SK Telecom, the largest mobile provider in South Korea, is set to release the Galaxy S5 on Thursday, two weeks before the actual scheduled launch. The move has prompted other carriers in the country -- KT Corp. and LG Uplus Corp. -- to also release the device early.
In response, Samsung issued a statement, according to the Associated Press, saying that the company is "very puzzled" by the decision. Carriers were provided with handsets ahead of time to ensure they could fulfill preorders.
The move may be driven in part by a looming suspension set to hit SK Telecom on April 5. The carrier is reportedly barred from accepting new customers for a 45-day period because they provided illegal phone subsidies.

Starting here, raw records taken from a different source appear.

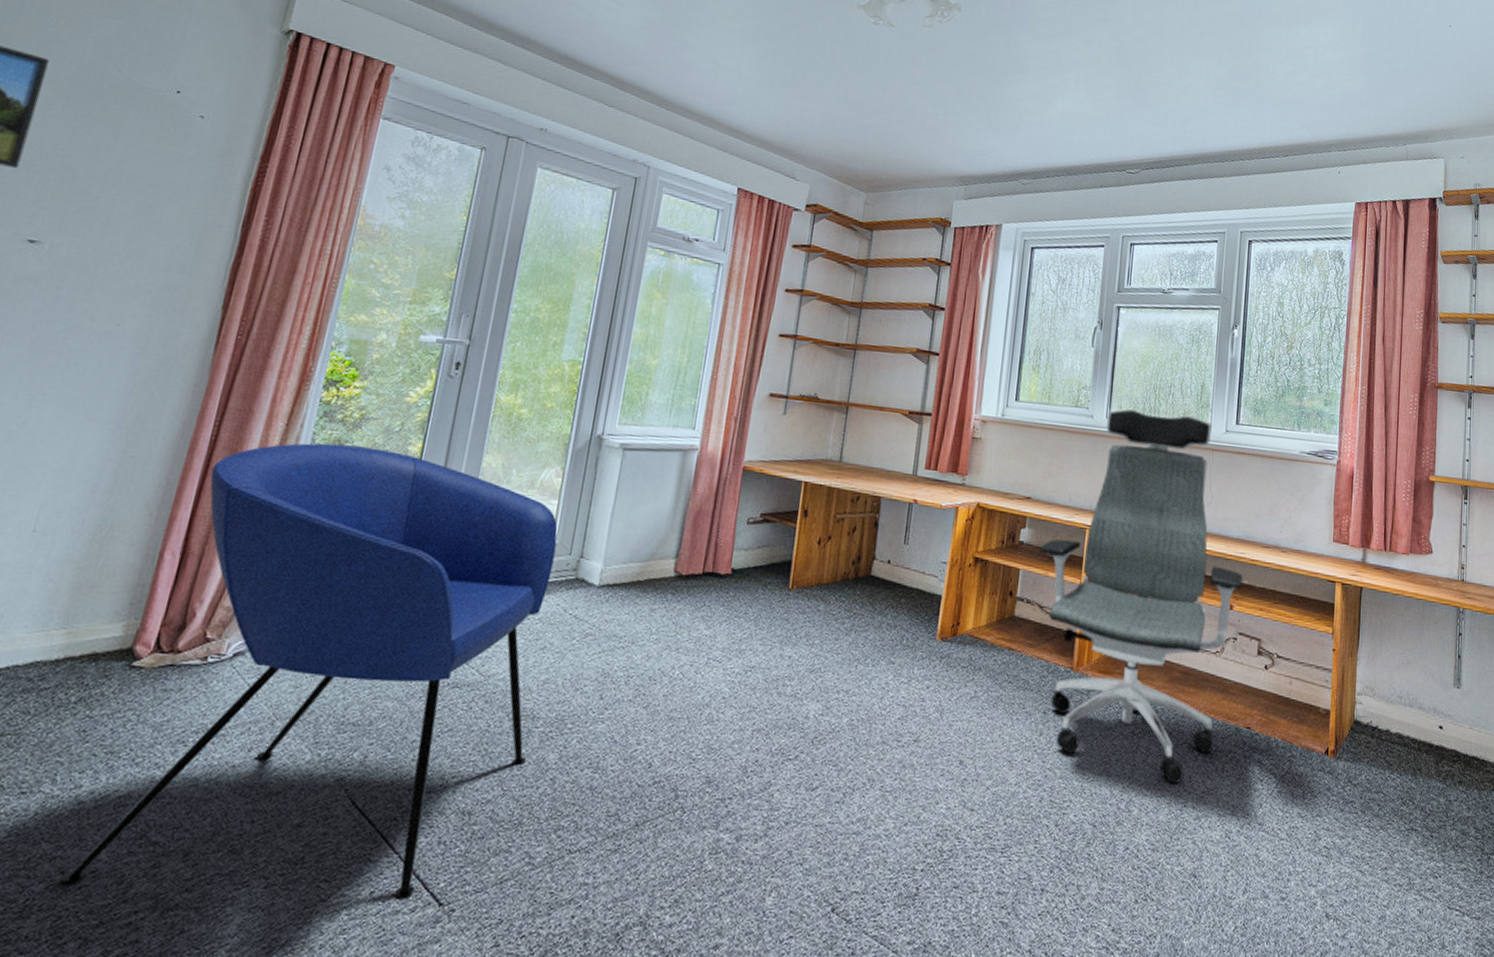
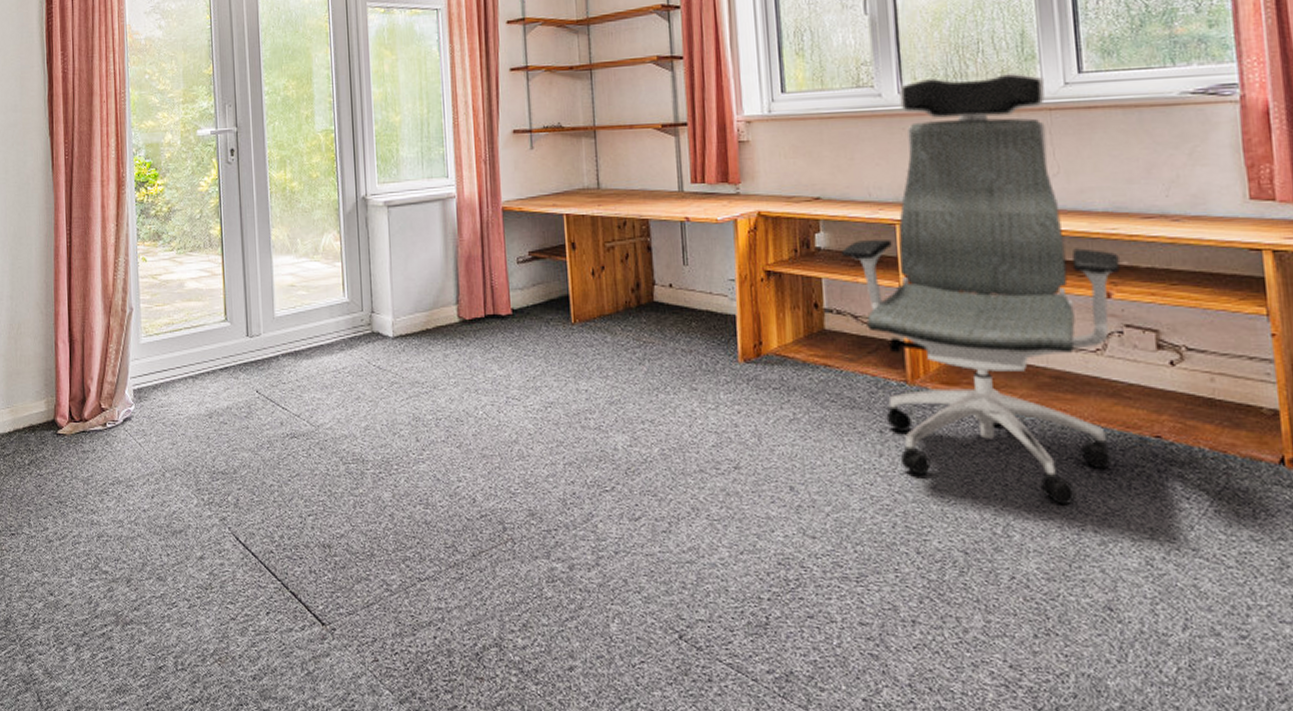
armchair: present [58,443,558,899] -> none [50,235,366,619]

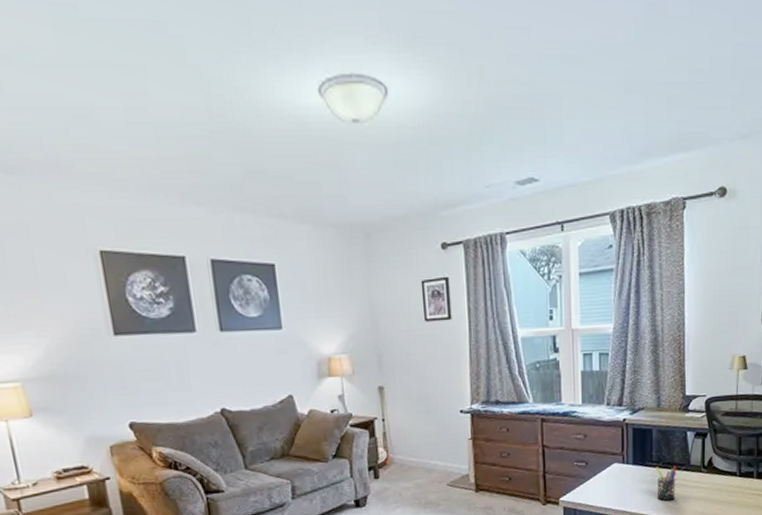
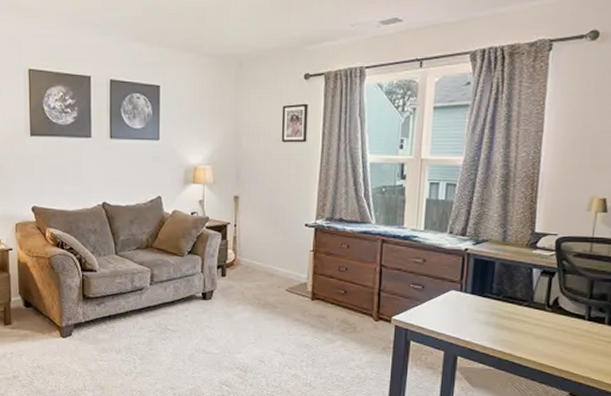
pen holder: present [656,465,677,501] -> none [494,299,519,335]

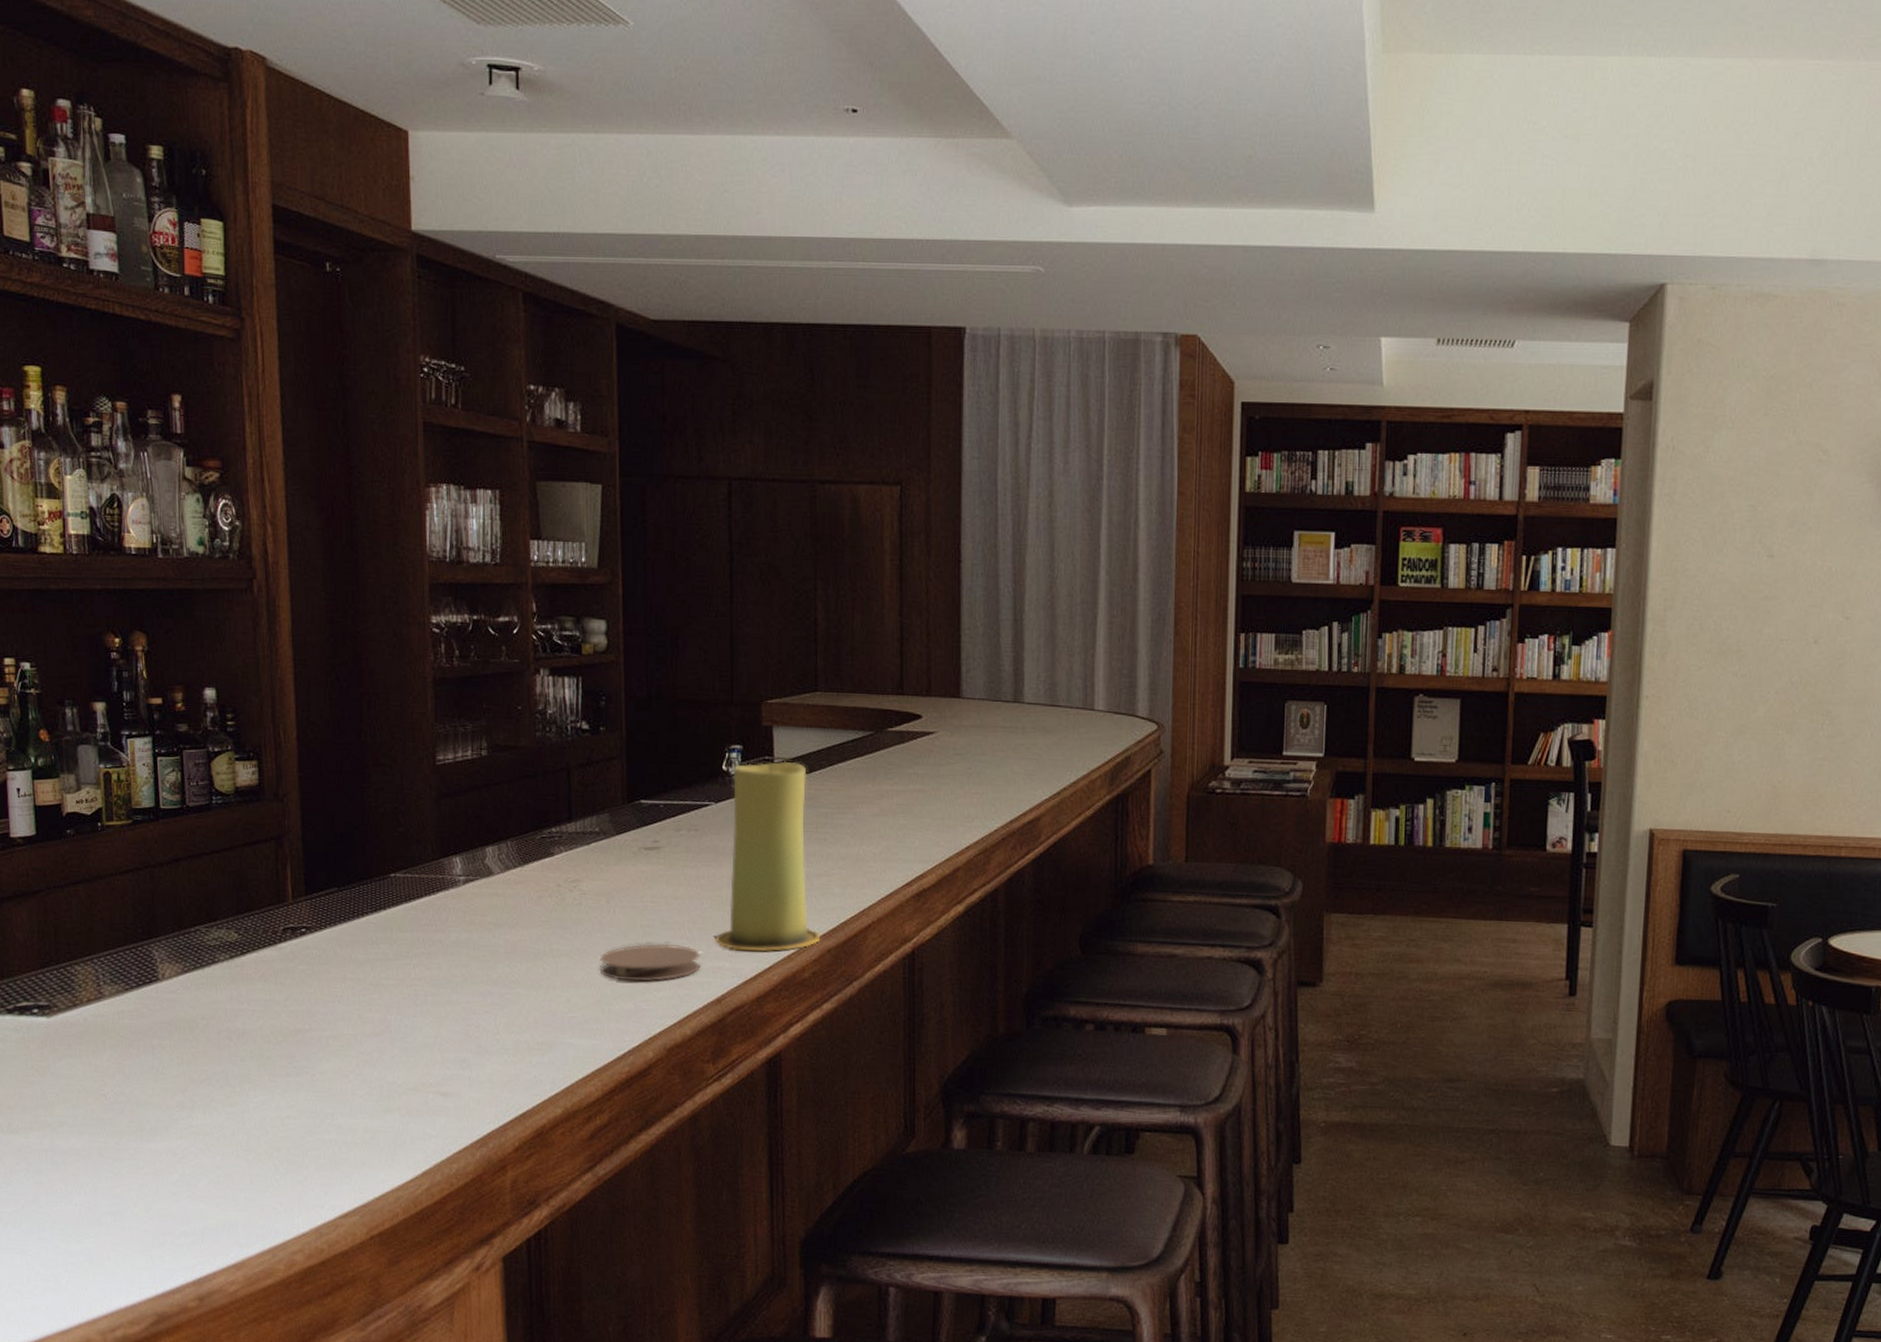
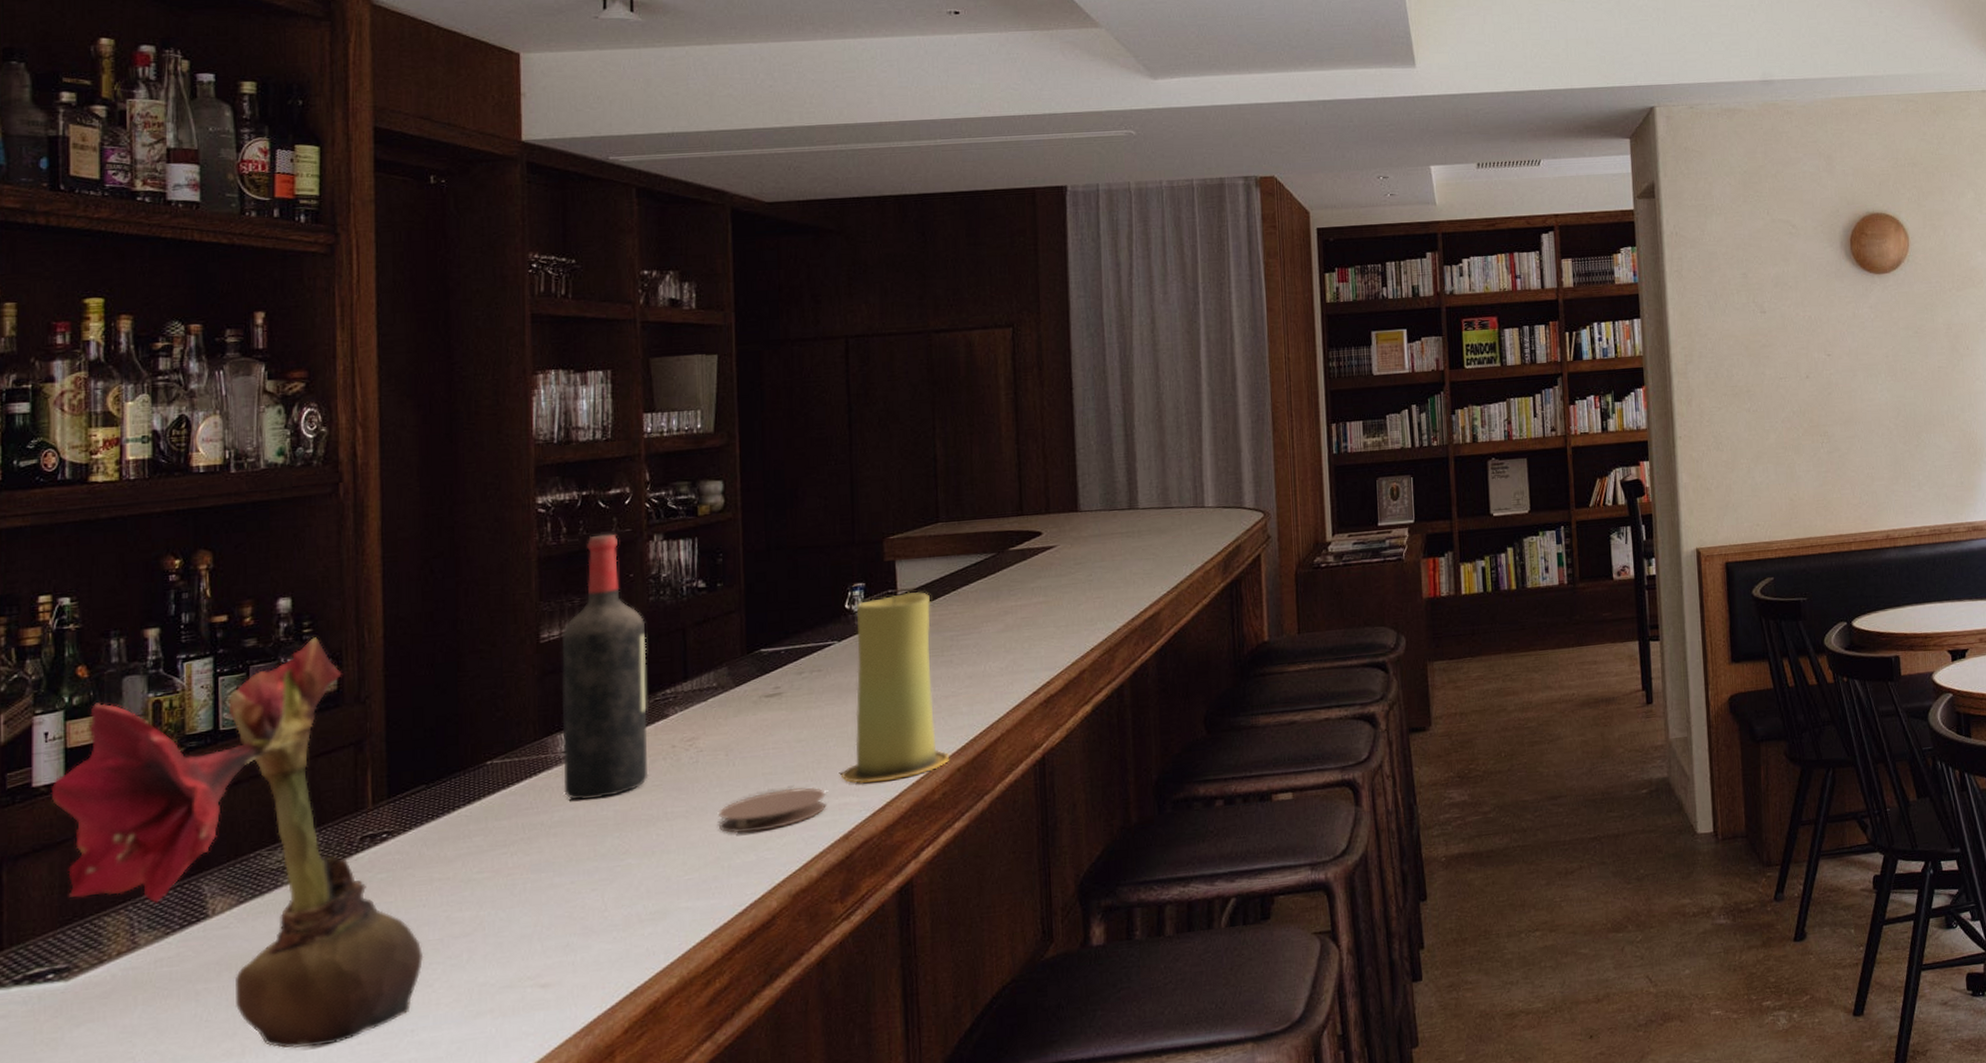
flower: none [25,730,340,1114] -> present [50,637,424,1049]
wine bottle: none [456,662,536,926] -> present [562,533,649,801]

Selling the Galaxy S5 early would allow them to lock in new customers ahead of that suspension, which will be in effect when Samsung's handset officially launches.
Samsung's apparent difficulties in coordinating the launch of the Galaxy S5 stand in contrast to Apple's debut of both the iPhone 5s and iPhone 5c in 11 countries and territories last October. Another 24 countries were added a month later, with a total of more than 100 countries carrying Apple's latest handsets by the end of 2013.
Samsung has said the Galaxy S5 will be available in more than 100 countries on a single day, April 11. But with early sales by South Korean carriers, some customers will be get their hands on the next-generation device well ahead of the date Samsung intended.
The next flagship handset from Samsung was announced in February at the Mobile World Congress trade show in Barcelona. It packs a 5.1-inch display, fingerprint sensor, and a heart rate monitor on the rear of device, located next to the camera.